Christian underwent treatment at the Hilo cancer center, which was founded in the 1990s by now-retired radiation oncologist James Lambeth and his wife, Phoebe. The center is small but robust — it currently has one medical oncologist, two radiation oncologists and soon will have two nurse practitioners. It sees about 100 patients per day and offers an array of cancer treatments, minus a few, such as transplants and clinical trials.
But even that’s changing. Within a couple years, the center plans to begin adding clinical trials, which are research studies patients can undergo to try new treatment options. These days, center officials said, very few patients are sent to Oahu or the mainland for treatment.
“When people do go to Honolulu — and they do excellent care — it’s just a lot of time traveling or staying with family,” said Kevin Wilcox, a radiation oncologist at the cancer center. “And there’s an immeasurable but large benefit to being in your own home.
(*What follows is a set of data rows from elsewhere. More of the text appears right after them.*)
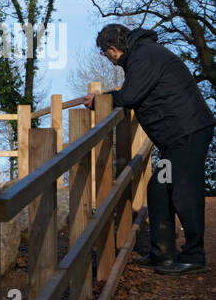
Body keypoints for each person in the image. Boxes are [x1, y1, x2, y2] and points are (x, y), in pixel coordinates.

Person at [87, 24, 215, 275]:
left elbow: (130, 96)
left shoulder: (143, 55)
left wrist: (102, 100)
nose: (107, 58)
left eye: (105, 53)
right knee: (158, 188)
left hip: (186, 132)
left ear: (113, 49)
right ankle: (163, 253)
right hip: (175, 136)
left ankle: (194, 256)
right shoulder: (142, 54)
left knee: (184, 191)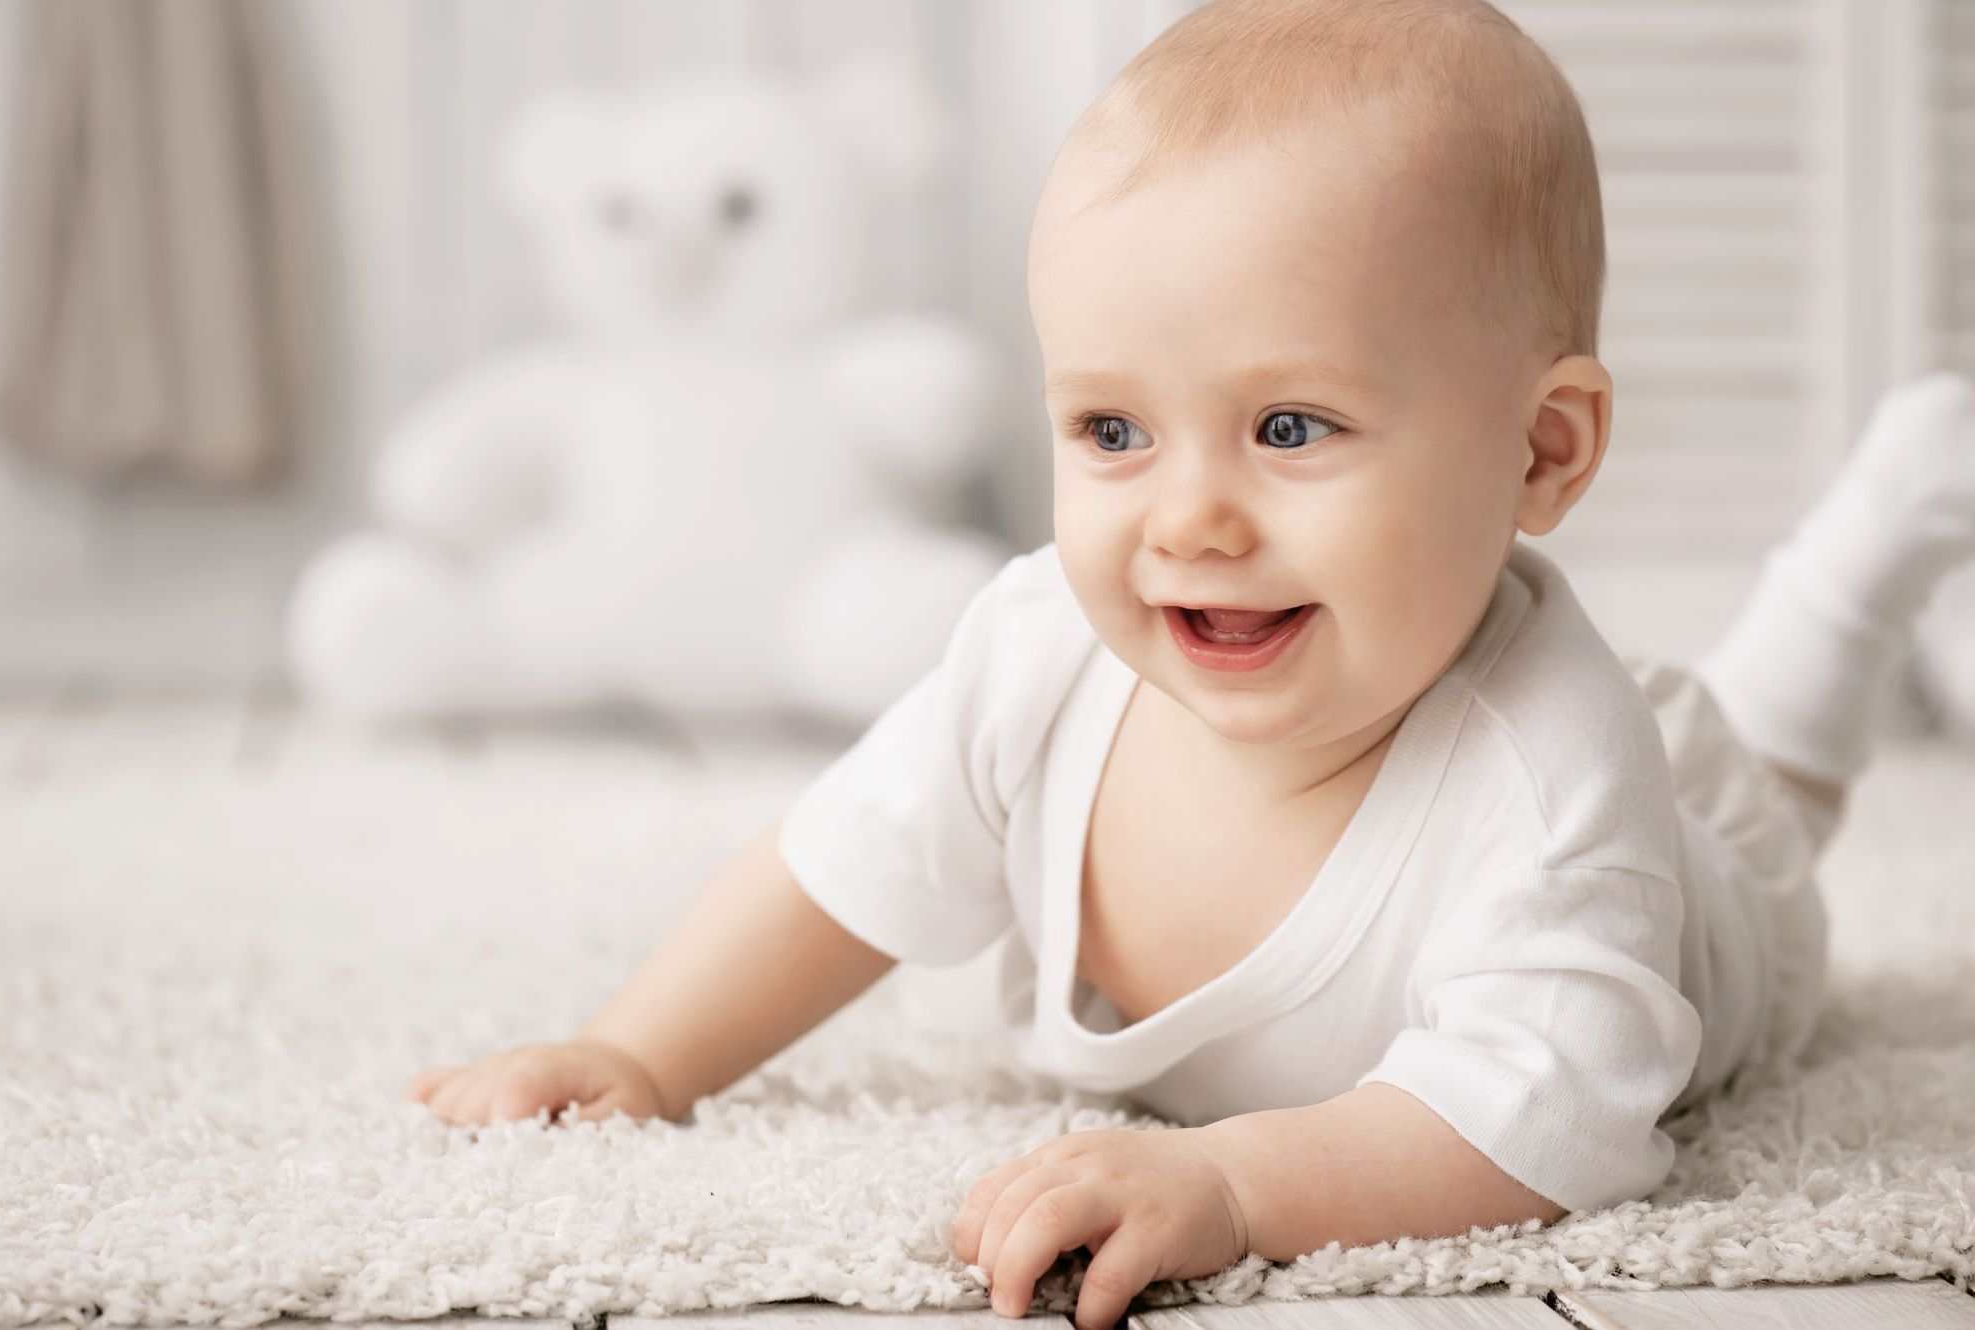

I tell patients, it’s good to have your own remote, your own toilet, your own cat outside chasing the bird every day — just your routine.”
For Christian and her husband, much of the future lies in results of a scan scheduled in March, which will determine the status of her cancer. Meanwhile, she’s not going to stop living life. She’s planning future trips to see her daughter, and going forward, she and Leo, who celebrated their 25th wedding anniversary in November, have vowed to spend more time together.
“For the next 25, years we’re going to be together,” she said. “We’re going to do things we’ve always wanted to do. Do we have plans? Of course, but what’s really important now is, you realize that all the little stuff, materialistic stuff, doesn’t matter anymore. Your family matters, I’ve got grand nieces and nephews I want to see more and spend more time with my daughter.”
“I’ve got to just stay positive,” she continued. “Because otherwise it eats away at you, and that’s not something you want to have happen.”